Dataset content:
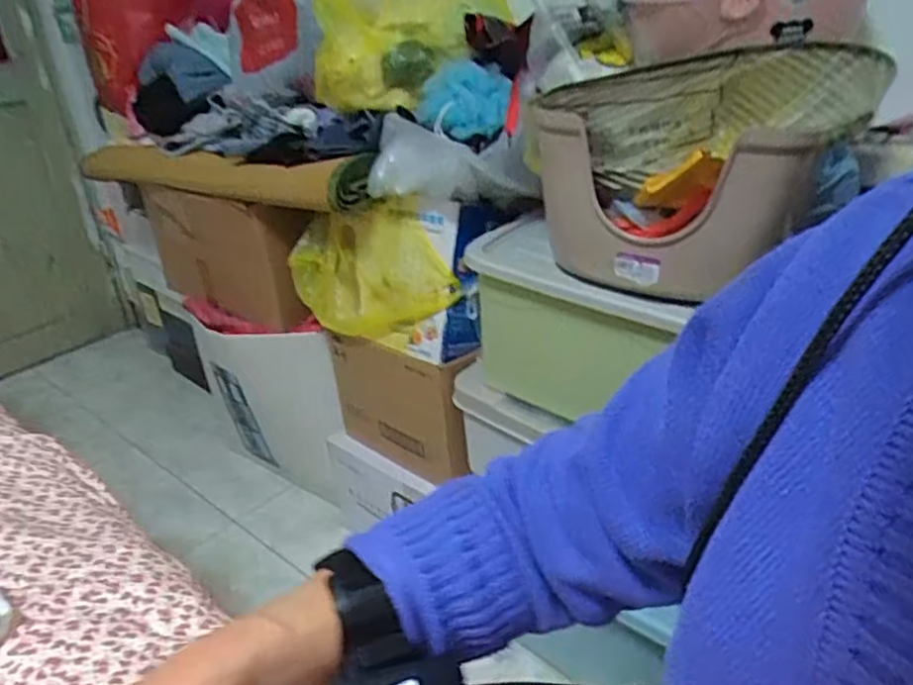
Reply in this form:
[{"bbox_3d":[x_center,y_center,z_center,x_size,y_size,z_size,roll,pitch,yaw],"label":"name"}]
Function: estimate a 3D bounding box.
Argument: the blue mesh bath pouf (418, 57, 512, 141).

Task description:
Return the listing above in full and without alteration, excluding its pictures.

Reply to the exercise:
Reply in this form:
[{"bbox_3d":[x_center,y_center,z_center,x_size,y_size,z_size,roll,pitch,yaw],"label":"name"}]
Function: estimate a 3D bounding box.
Argument: the blue mesh bath pouf (418, 57, 512, 141).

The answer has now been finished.